_HOW TO COMPLETE THIS TASK:_
Go through the data below and copy each line that includes "статьи".

_MATERIAL FOR THIS TASK:_
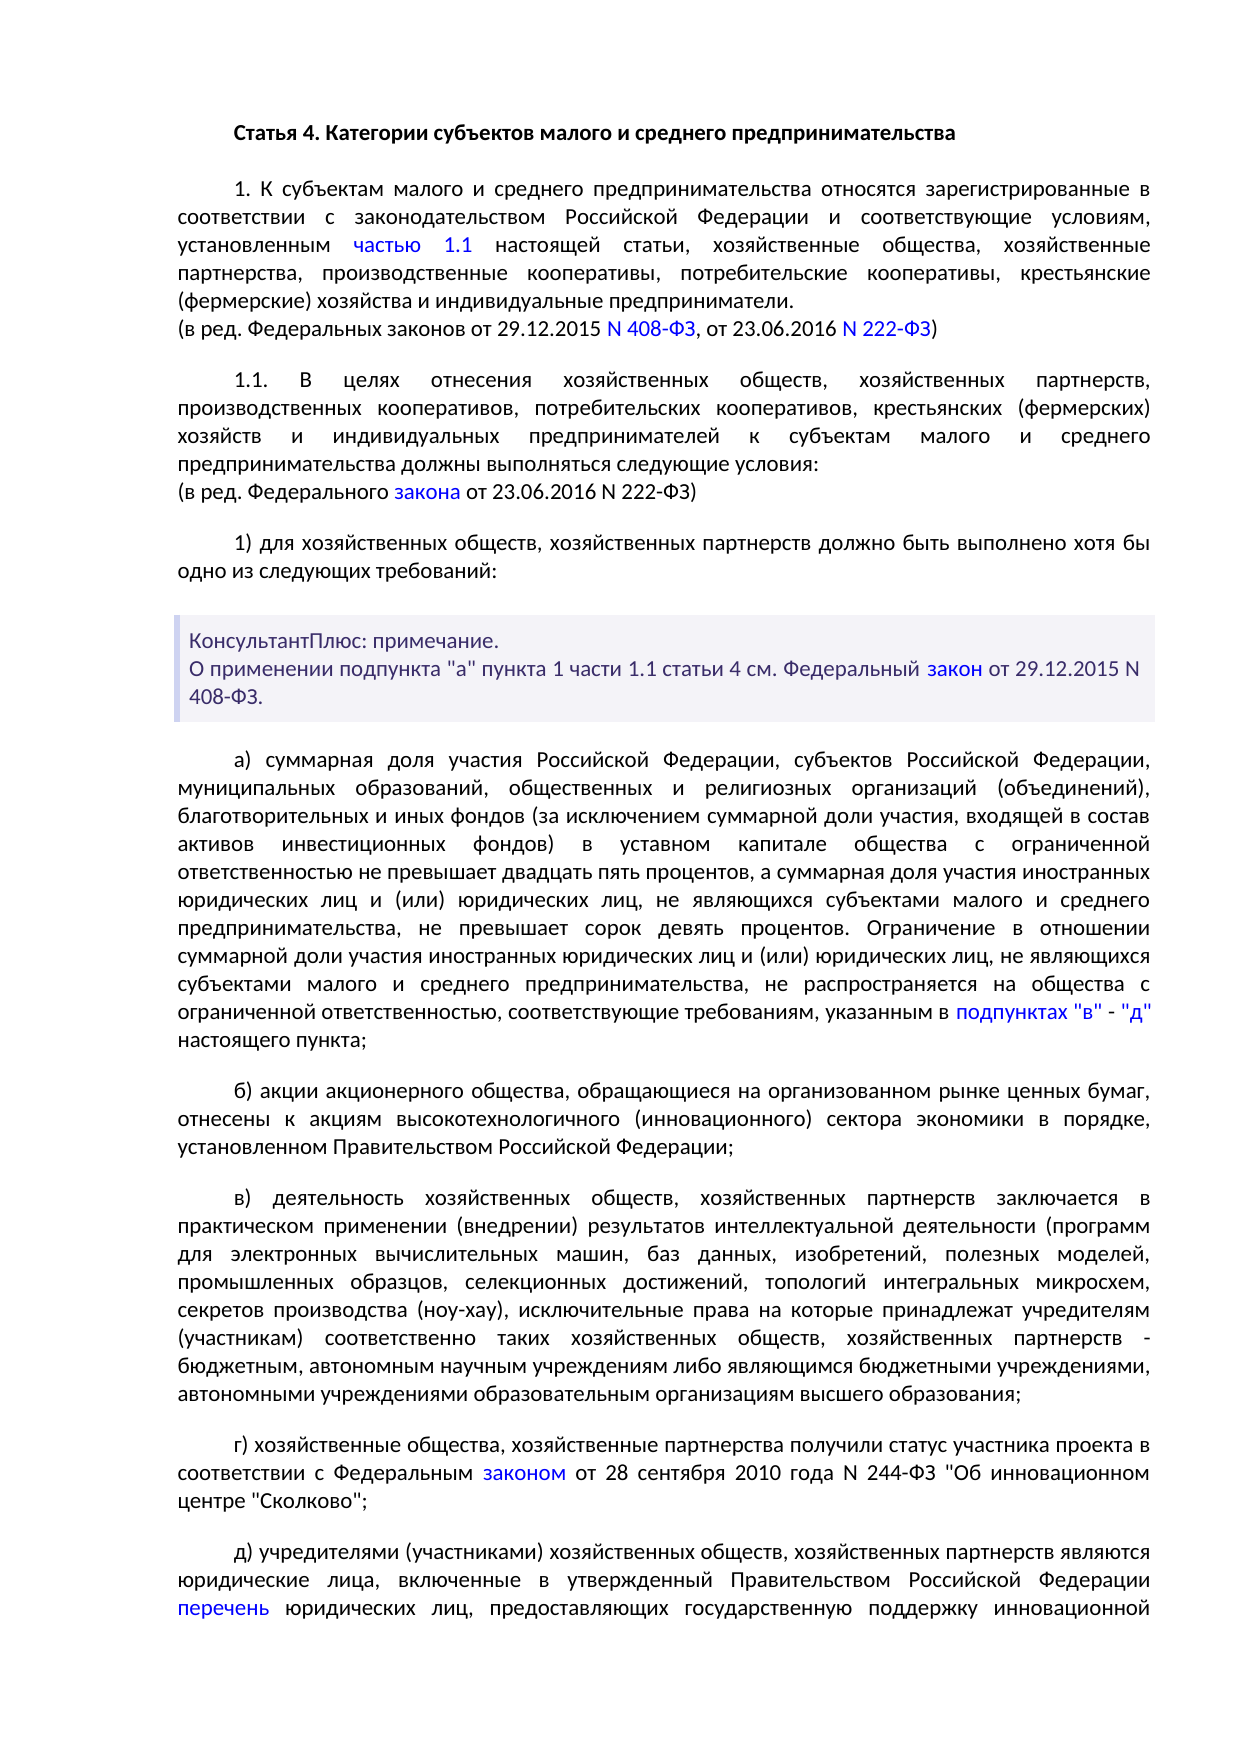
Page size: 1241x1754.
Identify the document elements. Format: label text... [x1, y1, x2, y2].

text 1) для хозяйственных обществ, хозяйственных партнерств должно быть выполнено хотя бы одно из следующих требований: [177, 528, 1152, 584]
text а) суммарная доля участия Российской Федерации, субъектов Российской Федерации, муниципальных образований, общественных и религиозных организаций (объединений), благотворительных и иных фондов (за исключением суммарной доли участия, входящей в состав активов инвестиционных фондов) в уставном капитале общества с ограниченной ответственностью не превышает двадцать пять процентов, а суммарная доля участия иностранных юридических лиц и (или) юридических лиц, не являющихся субъектами малого и среднего предпринимательства, не превышает сорок девять процентов. Ограничение в отношении суммарной доли участия иностранных юридических лиц и (или) юридических лиц, не являющихся субъектами малого и среднего предпринимательства, не распространяется на общества с ограниченной ответственностью, соответствующие требованиям, указанным в подпунктах "в" - "д" настоящего пункта; [177, 745, 1152, 1053]
table_header КонсультантПлюс: примечание. О применении подпункта "а" пункта 1 части 1.1 статьи 4 см. Федеральный закон от 29.12.2015 N 408-ФЗ. [180, 615, 1149, 722]
text б) акции акционерного общества, обращающиеся на организованном рынке ценных бумаг, отнесены к акциям высокотехнологичного (инновационного) сектора экономики в порядке, установленном Правительством Российской Федерации; [177, 1076, 1152, 1160]
text (в ред. Федерального закона от 23.06.2016 N 222-ФЗ) [177, 477, 1152, 505]
title Статья 4. Категории субъектов малого и среднего предпринимательства [177, 118, 1152, 146]
text 1. К субъектам малого и среднего предпринимательства относятся зарегистрированные в соответствии с законодательством Российской Федерации и соответствующие условиям, установленным частью 1.1 настоящей статьи, хозяйственные общества, хозяйственные партнерства, производственные кооперативы, потребительские кооперативы, крестьянские (фермерские) хозяйства и индивидуальные предприниматели. [177, 174, 1152, 314]
text в) деятельность хозяйственных обществ, хозяйственных партнерств заключается в практическом применении (внедрении) результатов интеллектуальной деятельности (программ для электронных вычислительных машин, баз данных, изобретений, полезных моделей, промышленных образцов, селекционных достижений, топологий интегральных микросхем, секретов производства (ноу-хау), исключительные права на которые принадлежат учредителям (участникам) соответственно таких хозяйственных обществ, хозяйственных партнерств - бюджетным, автономным научным учреждениям либо являющимся бюджетными учреждениями, автономными учреждениями образовательным организациям высшего образования; [177, 1183, 1152, 1407]
text г) хозяйственные общества, хозяйственные партнерства получили статус участника проекта в соответствии с Федеральным законом от 28 сентября 2010 года N 244-ФЗ "Об инновационном центре "Сколково"; [177, 1430, 1152, 1514]
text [177, 1537, 1152, 1621]
text (в ред. Федеральных законов от 29.12.2015 N 408-ФЗ, от 23.06.2016 N 222-ФЗ) [177, 314, 1152, 342]
text 1.1. В целях отнесения хозяйственных обществ, хозяйственных партнерств, производственных кооперативов, потребительских кооперативов, крестьянских (фермерских) хозяйств и индивидуальных предпринимателей к субъектам малого и среднего предпринимательства должны выполняться следующие условия: [177, 365, 1152, 477]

_EXERCISE RESPONSE:_
table_header КонсультантПлюс: примечание. О применении подпункта "а" пункта 1 части 1.1 статьи 4 см. Федеральный закон от 29.12.2015 N 408-ФЗ. [180, 615, 1149, 722]
text 1. К субъектам малого и среднего предпринимательства относятся зарегистрированные в соответствии с законодательством Российской Федерации и соответствующие условиям, установленным частью 1.1 настоящей статьи, хозяйственные общества, хозяйственные партнерства, производственные кооперативы, потребительские кооперативы, крестьянские (фермерские) хозяйства и индивидуальные предприниматели. [177, 174, 1152, 314]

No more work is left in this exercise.